Y O : Dans le catholicisme également on enseigne que quand on communie à la messe, on reçoit non seulement pour soi mais aussi pour le monde entier.

La vertu acquise.

P F : Qu'est-ce qui se cache derrière « la vertu acquise de la méditation » qui se trouve à la dernière ligne ?

Y O : « …la vertu acquise de la méditation assise pratiquée par une seule personne, elle n’y parviendrait pas. » Si tu es assis dans un dôjo – car il faut vraiment la communauté –, c'est un acte de zazen que tu fais, et la vertu acquise qui se dégage de cet acte est immense.

► Ce n'est donc pas « acquise par la personne qui pratique » mais c'est plutôt « la vertu produite » ?

Y O : Absolument. Le monde entier profite de cette vertu. Ça correspond à ce qu'on appelle la communion des saints en christianisme.

La résonance.

Cette fin de l'introduction n'est pas compliquée mais ce qui est dit est très beau.

Et François-peintre, un mot ?

B (F A/ Barbâtre) : la résonance dans la musique c'est la basse continue.

Y O : Et dans la peinture, c'est quoi ?

B : C'est la transparence. Et spécifiquement dans la peinture à l'huile c'était la transparence qui faisait l'unité du tableau, et pas la personnalité du coup de pinceau ou quelque chose comme ça. En effet le principe de la peinture à l'huile était que, la lumière traverse les couches de peinture, elle est réfléchie par le fond blanc de la toile ou du panneau qui a été préparé : il y a ce mouvement-là, et c'est par cette transparence-là que se passe la résonance. Mais ça a été perdu.

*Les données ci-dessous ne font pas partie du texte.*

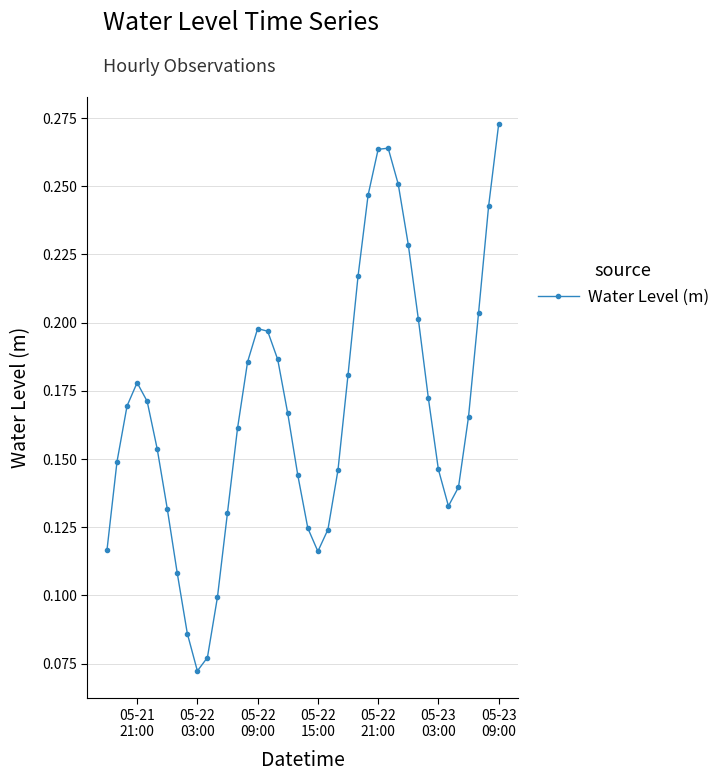

How many interior local valleys (lower than both neighbors) does the data have?

3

Y O : Chez qui trouve-t-on cette transparence ?

B : Jusqu'à Delacroix, Cézanne, jusqu'aux impressionnistes. Mais après c'est fini parce que l'esprit a été perdu, c'est devenu complètement spéculatif. Et maintenant c'est pire que jamais : il n'y a plus de pratique, c'est juste l'intellect qui délire complètement. Il n'y a plus d'image, il n'y a plus de prototype, il n'y a plus de création véritablement. C'est une spéculation qui tourne en se mordant la queue.

Y O : C'est un peu comme la musique contemporaine ?

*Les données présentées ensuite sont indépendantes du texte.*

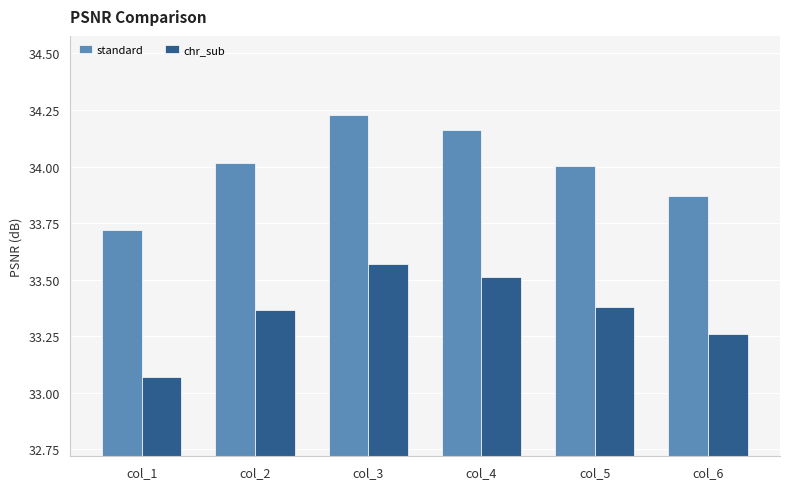

What are all the series names shown in the legend?

standard, chr_sub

B : Quand même, dans la musique contemporaine il y a des gens comme Dutilleux qui sont extraordinaires avec cette histoire de la résonance. Il s'agit de cette résonance qu'on n'entend pas avec l'oreille. On l'entend vraiment, mais pas avec l'oreille.

Tu l'entends avec quoi ?

B : Tu l'entends avec tout le corps. Les musiciens connaissent ça. Mais eux ils ont cette chance d'avoir la basse continue à tout moment, ils ont tout le temps à faire avec la nature de bouddha. Ils ont cette résonance à tout moment, ils vont, ils viennent. Ils peuvent composer.

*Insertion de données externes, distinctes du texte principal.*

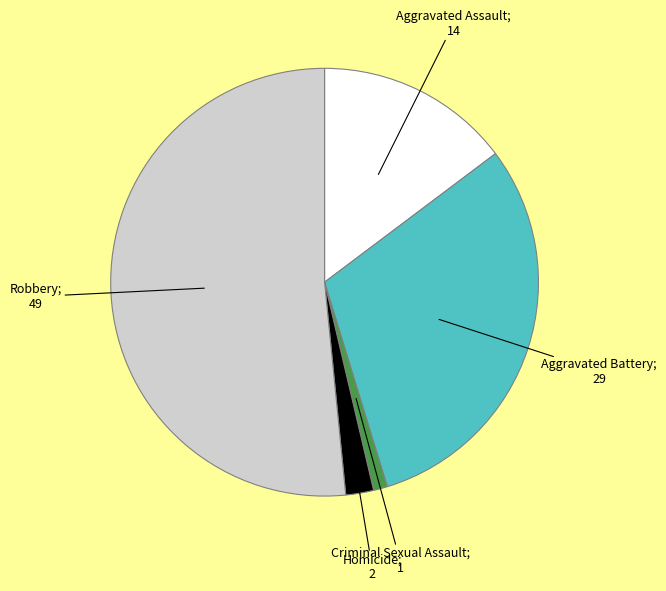

How many slices are in this pie chart?

5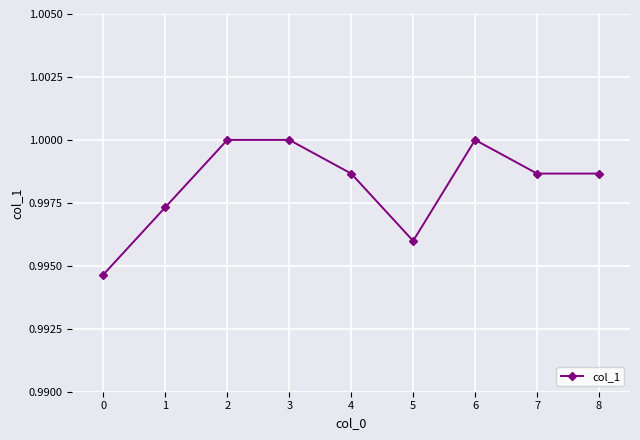

Between 0 and 7, which is larger?

7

Y O : Mais donc, ce n'est plus dans la peinture.

B : C'est plus compliqué que cela parce que c'est lié aussi aux représentations. Par exemple la peinture chinoise a du mal à survivre parce qu'on ne peut plus peindre des montagnes et des vallées comme sous la dynastie des Song parce que les images s'usent et se vident. Donc il faut réinventer des images. Mais l'histoire de la transparence et de la résonance, elle est toujours là. Et notre époque est très violemment contre, surtout en France.

Y O : Les Français quand même sont très spéculatifs et très cérébraux. C'est d'ailleurs pour cela que je suis attirée depuis toujours par la France. Il y a quand même un côté très conceptuel.

B : Oui, fou ! L'intellect a pris le pas sur le sentiment.

Y O : Et François, dans le tir à l'arc, est-ce qu'il y aurait quelque transposition de cette transparence ?

F C : Peut-être au niveau du souffle et de l'énergie qui, déployée, grandit jusqu'à son explosion dans le lâcher.

Y O : Oui, c'est frapper la vacuité.

D'accord. On termine par là. Merci infiniment. C'était très intéressant, à tous points de vue.



[1] La traduction de Jacques Brosse est dans Polir la lune et labourer les nuages,  éd Albin Michel 1998, collection Spiritualités vivantes. Le titre est traduit ainsi : « Sur le discernement et la pratique de la Voie ».

[2] La traduction de B Faure figure dans son livre La vision immédiate, éd Le mail 1987. L'introduction (pas les entretiens) se trouve sur Internet : http://www.bouddha.ch/bendowa.htm.

[3] Dominique Trotignon, directeur de l'Institut d'Études Bouddhiques, ne fait pas partie de l'atelier mais il est présent juste à côté derrière son ordinateur.

[4] Dominique Trotignon.

[5] Il s'agit des deux cours sur "Le discours de Bénarès" samedi 22 févrieretsamedi 26  avril 2013, mais ils sont complets.